En consulta clínica, algunos nutricionistas lo siguen empleando como recurso útil en dietas de transición tras episodios digestivos agudos o cirugías abdominales. Su textura seca y crujiente obliga a comer despacio, lo que ralentiza la ingesta y facilita la secreción de enzimas digestivas. Para pacientes con dispepsia funcional, por ejemplo, esto puede suponer un alivio. No obstante, no todos los estómagos reaccionan igual: hay personas con boca seca, disfagia o problemas esofágicos que encuentran su textura incómoda o incluso contraproducente. En esos casos, cualquier potencial beneficio digestivo queda eclipsado por las molestias mecánicas que provoca su consumo.

A pesar de todo, este tipo de pan ha encontrado su nicho en un contexto cultural donde la gente busca alimentos que no solo nutran, sino que también tranquilicen. No es casualidad que muchas de sus ventas ocurran en herbolarios o tiendas de productos naturales, donde lo "alternativo" se mezcla con lo "ancestral". Su envoltorio suele evitar los colores brillantes de la industria alimentaria moderna y optar por tonos tierra, tipografías sobrias y descripciones que apelan a la tradición.
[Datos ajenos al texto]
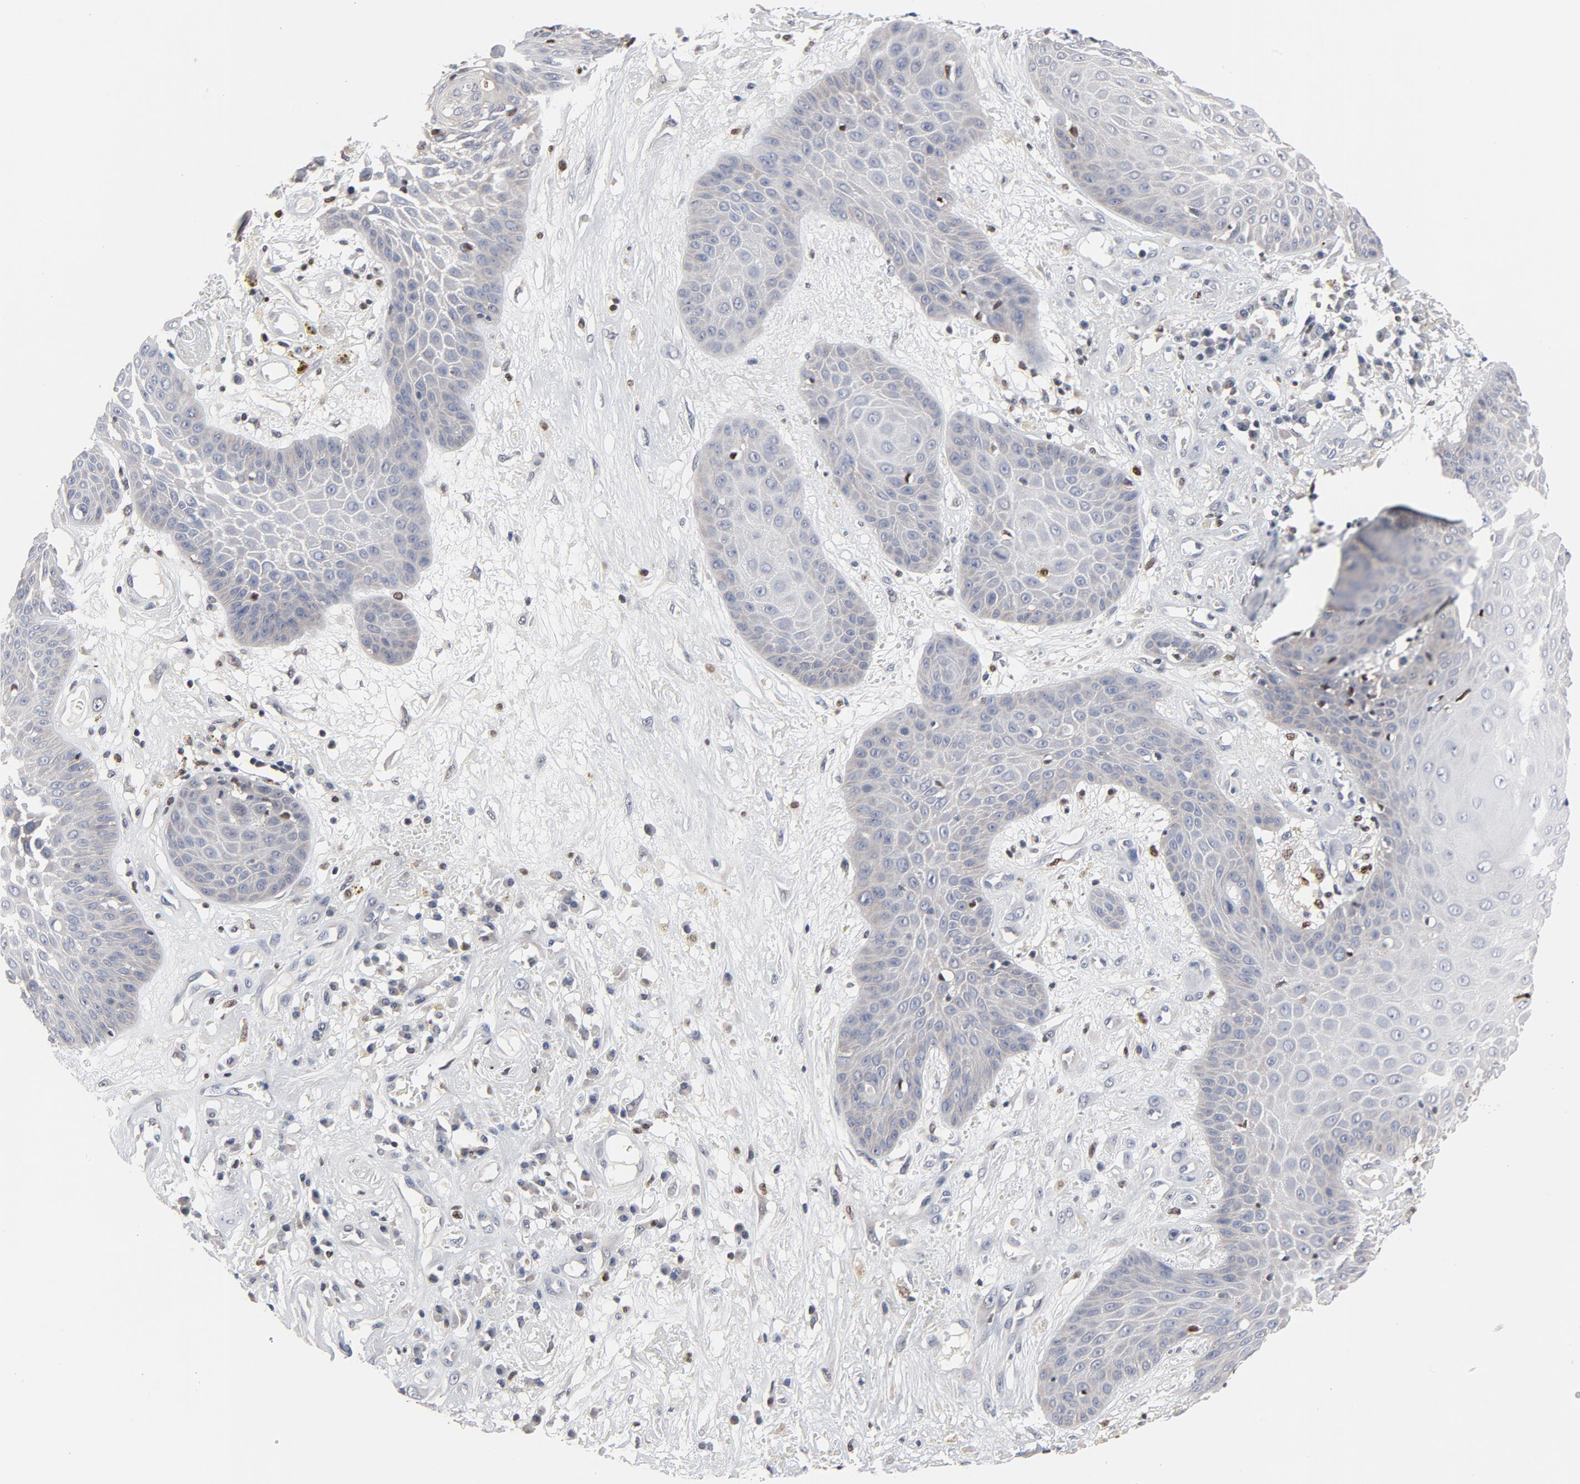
{"staining": {"intensity": "weak", "quantity": "<25%", "location": "cytoplasmic/membranous"}, "tissue": "skin cancer", "cell_type": "Tumor cells", "image_type": "cancer", "snomed": [{"axis": "morphology", "description": "Squamous cell carcinoma, NOS"}, {"axis": "topography", "description": "Skin"}], "caption": "The histopathology image exhibits no significant positivity in tumor cells of skin cancer.", "gene": "NFKB1", "patient": {"sex": "male", "age": 65}}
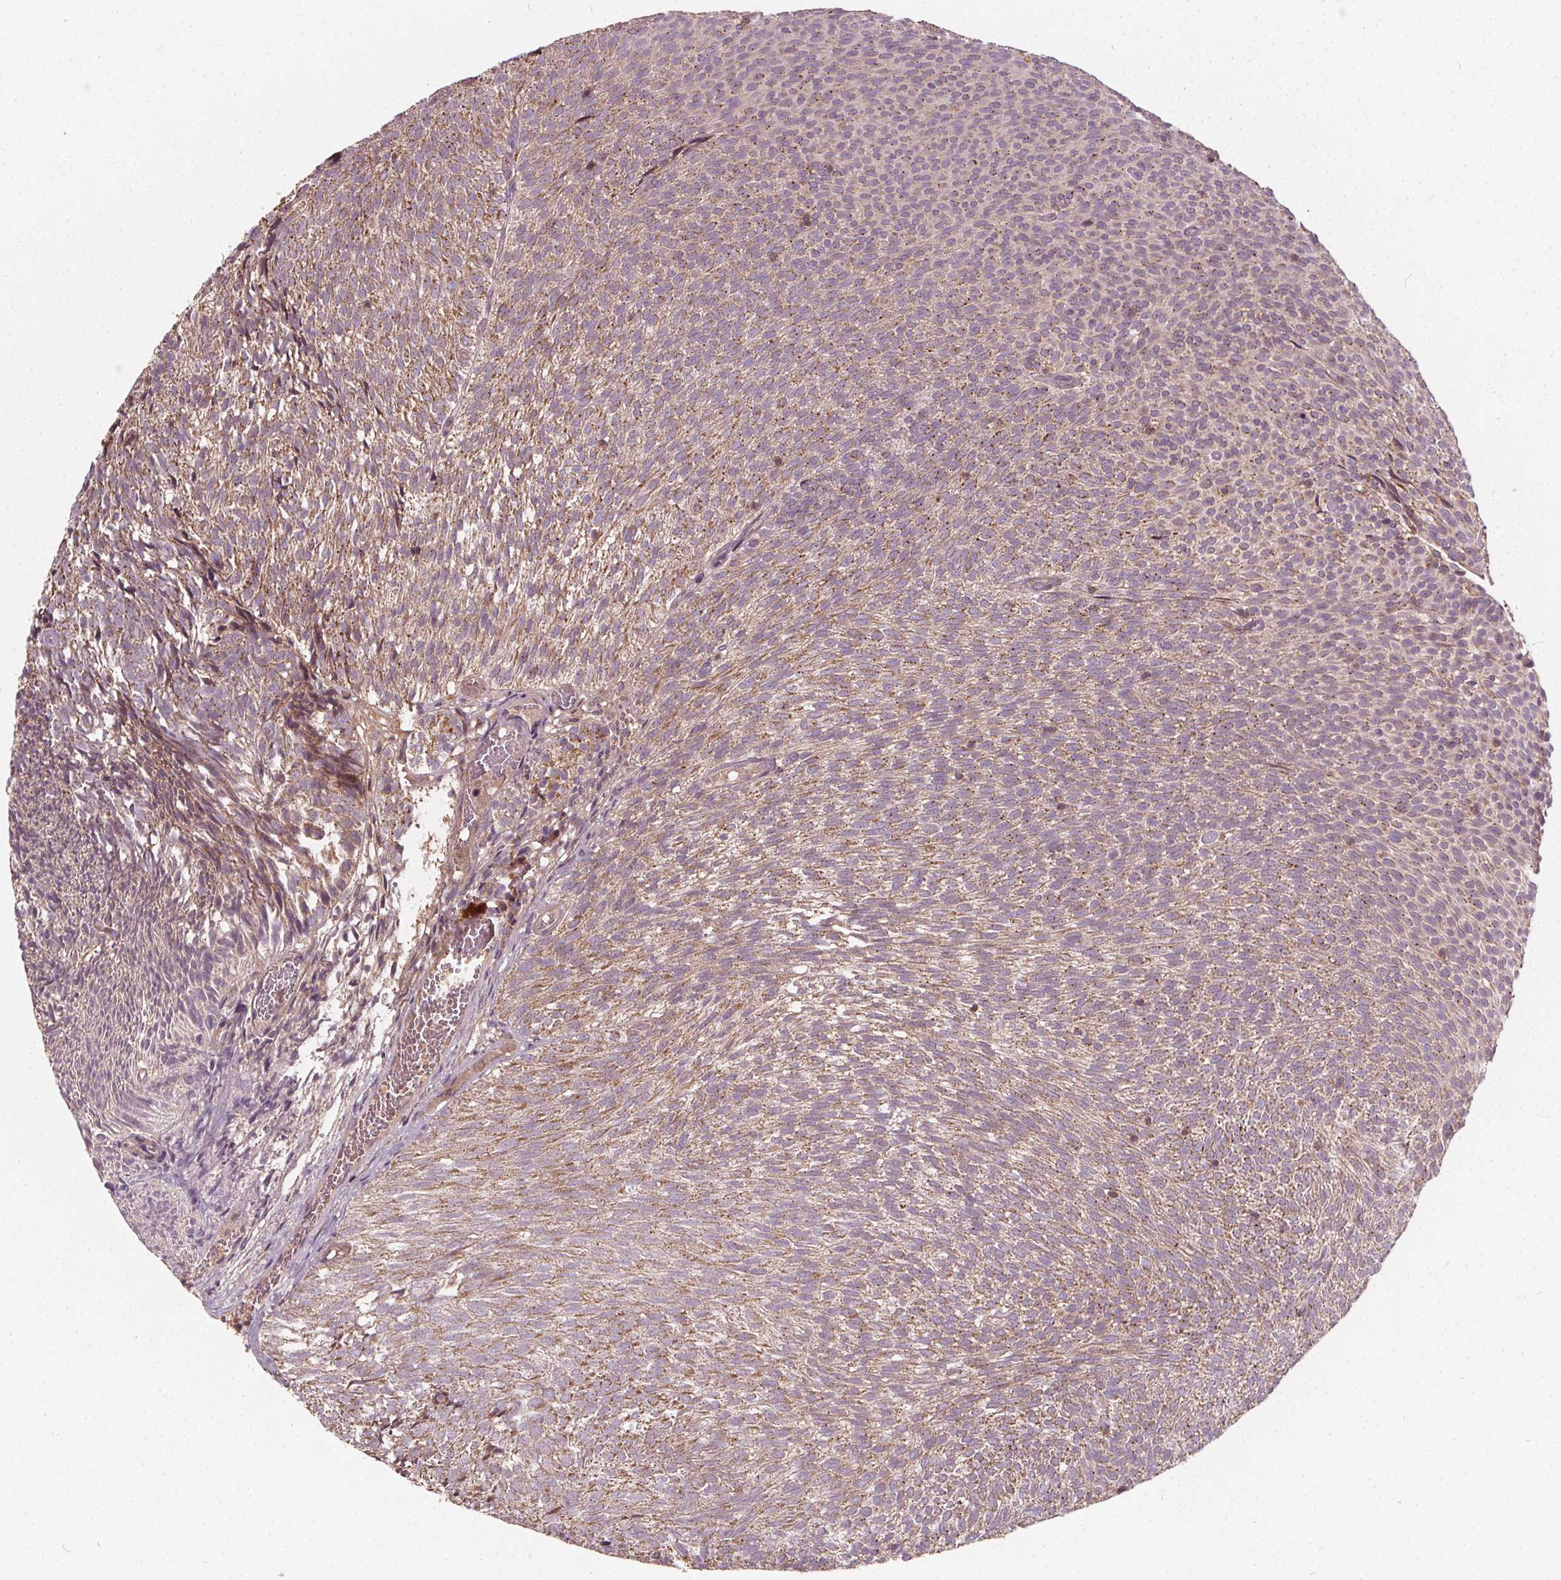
{"staining": {"intensity": "moderate", "quantity": "25%-75%", "location": "cytoplasmic/membranous"}, "tissue": "urothelial cancer", "cell_type": "Tumor cells", "image_type": "cancer", "snomed": [{"axis": "morphology", "description": "Urothelial carcinoma, Low grade"}, {"axis": "topography", "description": "Urinary bladder"}], "caption": "Urothelial cancer was stained to show a protein in brown. There is medium levels of moderate cytoplasmic/membranous positivity in approximately 25%-75% of tumor cells. (Stains: DAB in brown, nuclei in blue, Microscopy: brightfield microscopy at high magnification).", "gene": "ORAI2", "patient": {"sex": "male", "age": 77}}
Todo está diseñado para generar confianza y, por qué no, cierta nostalgia de tiempos más sencillos donde "comer bien" no significaba contar calorías, sino saber digerir sin dolor.

Esto no significa que debamos convertirlo en tótem nutricional ni en panacea de herbolario. Como cualquier alimento, su valor depende de cuándo, cómo y con qué se consuma. Idealizarlo es tan erróneo como descartarlo por anticuado. La ciencia le otorga méritos modestos pero reales: digestión más sencilla, menor fermentación intestinal y potencial reducción del índice glucémico. A cambio, no ofrece milagros: ni cura, ni transforma el metabolismo, ni sustituye la fibra, ni regenera la flora intestinal. Es, simplemente, un alimento procesado con lógica fisiológica, que bien integrado puede sumar.